* **Dataset excerpts**
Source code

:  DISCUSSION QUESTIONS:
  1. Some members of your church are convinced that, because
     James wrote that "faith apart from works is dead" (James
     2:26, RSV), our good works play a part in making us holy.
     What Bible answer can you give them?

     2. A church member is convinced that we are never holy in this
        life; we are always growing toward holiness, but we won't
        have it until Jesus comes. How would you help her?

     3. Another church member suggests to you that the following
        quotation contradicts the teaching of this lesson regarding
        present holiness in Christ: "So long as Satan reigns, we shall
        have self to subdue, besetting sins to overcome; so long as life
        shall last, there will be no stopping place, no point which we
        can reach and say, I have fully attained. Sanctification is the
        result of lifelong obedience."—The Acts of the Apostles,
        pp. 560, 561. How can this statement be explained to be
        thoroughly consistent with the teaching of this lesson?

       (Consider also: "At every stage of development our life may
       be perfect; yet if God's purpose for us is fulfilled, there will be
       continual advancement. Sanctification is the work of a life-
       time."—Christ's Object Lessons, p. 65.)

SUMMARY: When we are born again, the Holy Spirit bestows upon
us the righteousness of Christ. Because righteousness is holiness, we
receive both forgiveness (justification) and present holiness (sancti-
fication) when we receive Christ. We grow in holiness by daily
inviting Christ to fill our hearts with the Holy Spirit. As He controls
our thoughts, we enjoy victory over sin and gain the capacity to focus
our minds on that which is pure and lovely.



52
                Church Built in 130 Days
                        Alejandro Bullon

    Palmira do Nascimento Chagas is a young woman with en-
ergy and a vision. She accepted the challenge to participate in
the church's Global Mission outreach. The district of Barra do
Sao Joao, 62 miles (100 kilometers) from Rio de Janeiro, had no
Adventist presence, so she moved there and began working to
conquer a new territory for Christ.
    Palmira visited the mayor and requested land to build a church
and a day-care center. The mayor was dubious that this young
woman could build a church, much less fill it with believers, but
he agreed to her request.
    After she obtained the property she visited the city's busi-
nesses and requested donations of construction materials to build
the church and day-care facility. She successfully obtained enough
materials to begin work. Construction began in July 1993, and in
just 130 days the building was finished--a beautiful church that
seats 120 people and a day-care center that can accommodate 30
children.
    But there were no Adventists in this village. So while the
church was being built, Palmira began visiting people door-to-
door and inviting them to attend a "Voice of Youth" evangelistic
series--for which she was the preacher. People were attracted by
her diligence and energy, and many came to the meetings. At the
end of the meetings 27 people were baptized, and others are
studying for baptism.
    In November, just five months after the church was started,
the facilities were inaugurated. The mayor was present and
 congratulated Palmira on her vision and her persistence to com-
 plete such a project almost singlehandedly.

* **ACTIVITY**
Repeat every record exactly, so that nothing is lost or altered.

* **RESULT FOR THIS TASK**
Source code

:  DISCUSSION QUESTIONS:
  1. Some members of your church are convinced that, because
     James wrote that "faith apart from works is dead" (James
     2:26, RSV), our good works play a part in making us holy.
     What Bible answer can you give them?

     2. A church member is convinced that we are never holy in this
        life; we are always growing toward holiness, but we won't
        have it until Jesus comes. How would you help her?

     3. Another church member suggests to you that the following
        quotation contradicts the teaching of this lesson regarding
        present holiness in Christ: "So long as Satan reigns, we shall
        have self to subdue, besetting sins to overcome; so long as life
        shall last, there will be no stopping place, no point which we
        can reach and say, I have fully attained. Sanctification is the
        result of lifelong obedience."—The Acts of the Apostles,
        pp. 560, 561. How can this statement be explained to be
        thoroughly consistent with the teaching of this lesson?

       (Consider also: "At every stage of development our life may
       be perfect; yet if God's purpose for us is fulfilled, there will be
       continual advancement. Sanctification is the work of a life-
       time."—Christ's Object Lessons, p. 65.)

SUMMARY: When we are born again, the Holy Spirit bestows upon
us the righteousness of Christ. Because righteousness is holiness, we
receive both forgiveness (justification) and present holiness (sancti-
fication) when we receive Christ. We grow in holiness by daily
inviting Christ to fill our hearts with the Holy Spirit. As He controls
our thoughts, we enjoy victory over sin and gain the capacity to focus
our minds on that which is pure and lovely.



52
                Church Built in 130 Days
                        Alejandro Bullon

    Palmira do Nascimento Chagas is a young woman with en-
ergy and a vision. She accepted the challenge to participate in
the church's Global Mission outreach. The district of Barra do
Sao Joao, 62 miles (100 kilometers) from Rio de Janeiro, had no
Adventist presence, so she moved there and began working to
conquer a new territory for Christ.
    Palmira visited the mayor and requested land to build a church
and a day-care center. The mayor was dubious that this young
woman could build a church, much less fill it with believers, but
he agreed to her request.
    After she obtained the property she visited the city's busi-
nesses and requested donations of construction materials to build
the church and day-care facility. She successfully obtained enough
materials to begin work. Construction began in July 1993, and in
just 130 days the building was finished--a beautiful church that
seats 120 people and a day-care center that can accommodate 30
children.
    But there were no Adventists in this village. So while the
church was being built, Palmira began visiting people door-to-
door and inviting them to attend a "Voice of Youth" evangelistic
series--for which she was the preacher. People were attracted by
her diligence and energy, and many came to the meetings. At the
end of the meetings 27 people were baptized, and others are
studying for baptism.
    In November, just five months after the church was started,
the facilities were inaugurated. The mayor was present and
 congratulated Palmira on her vision and her persistence to com-
 plete such a project almost singlehandedly.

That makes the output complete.